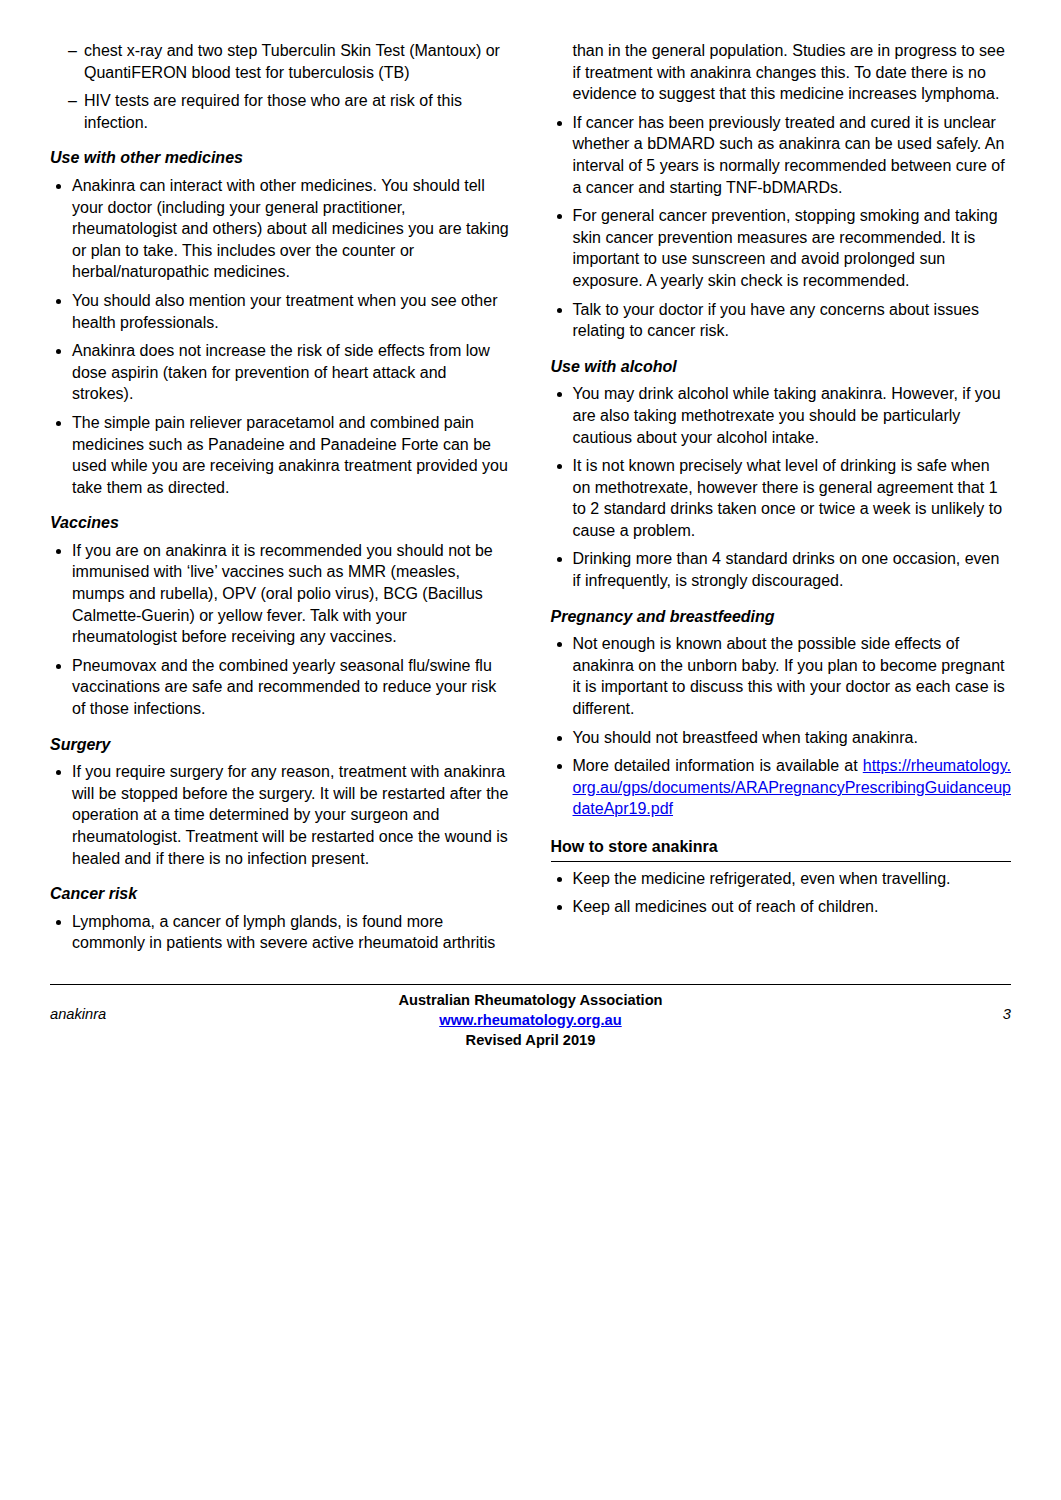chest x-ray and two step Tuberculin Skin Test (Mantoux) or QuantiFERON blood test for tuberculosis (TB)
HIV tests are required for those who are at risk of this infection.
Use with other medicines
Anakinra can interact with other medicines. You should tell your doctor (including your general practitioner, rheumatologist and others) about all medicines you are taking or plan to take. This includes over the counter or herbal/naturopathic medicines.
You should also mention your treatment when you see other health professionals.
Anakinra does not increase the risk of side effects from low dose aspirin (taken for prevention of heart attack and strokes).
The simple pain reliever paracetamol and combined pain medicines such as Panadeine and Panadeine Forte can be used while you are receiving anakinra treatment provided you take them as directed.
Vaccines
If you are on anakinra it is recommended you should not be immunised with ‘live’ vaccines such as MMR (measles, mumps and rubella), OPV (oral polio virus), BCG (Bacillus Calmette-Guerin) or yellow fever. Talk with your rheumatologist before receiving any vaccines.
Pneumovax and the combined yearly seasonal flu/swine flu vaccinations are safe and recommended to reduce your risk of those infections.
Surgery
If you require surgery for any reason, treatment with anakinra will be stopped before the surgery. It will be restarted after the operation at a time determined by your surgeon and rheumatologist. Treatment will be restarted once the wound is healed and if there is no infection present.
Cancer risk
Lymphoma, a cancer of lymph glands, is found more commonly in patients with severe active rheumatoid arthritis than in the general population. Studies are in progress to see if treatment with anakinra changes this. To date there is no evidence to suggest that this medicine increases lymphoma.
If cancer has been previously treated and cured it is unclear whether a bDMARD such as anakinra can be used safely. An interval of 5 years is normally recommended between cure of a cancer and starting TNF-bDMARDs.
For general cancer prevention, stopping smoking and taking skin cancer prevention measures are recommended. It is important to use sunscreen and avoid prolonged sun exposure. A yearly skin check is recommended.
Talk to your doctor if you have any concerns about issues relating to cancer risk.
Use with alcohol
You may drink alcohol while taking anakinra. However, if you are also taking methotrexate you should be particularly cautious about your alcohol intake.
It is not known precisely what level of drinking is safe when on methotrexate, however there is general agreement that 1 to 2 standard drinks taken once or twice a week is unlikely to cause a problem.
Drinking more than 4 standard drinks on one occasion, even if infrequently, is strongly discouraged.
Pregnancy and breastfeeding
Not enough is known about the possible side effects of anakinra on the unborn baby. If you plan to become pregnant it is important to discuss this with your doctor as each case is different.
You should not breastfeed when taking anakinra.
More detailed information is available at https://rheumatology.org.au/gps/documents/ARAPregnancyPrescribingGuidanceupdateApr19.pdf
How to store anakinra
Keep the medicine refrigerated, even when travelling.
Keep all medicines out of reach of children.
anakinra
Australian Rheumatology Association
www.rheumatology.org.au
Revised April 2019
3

________________________

**Work required:**
Show, from the listing above, every line holding the word "taking".

**Exercise response:**
Anakinra can interact with other medicines. You should tell your doctor (including your general practitioner, rheumatologist and others) about all medicines you are taking or plan to take. This includes over the counter or herbal/naturopathic medicines.
For general cancer prevention, stopping smoking and taking skin cancer prevention measures are recommended. It is important to use sunscreen and avoid prolonged sun exposure. A yearly skin check is recommended.
You may drink alcohol while taking anakinra. However, if you are also taking methotrexate you should be particularly cautious about your alcohol intake.
You should not breastfeed when taking anakinra.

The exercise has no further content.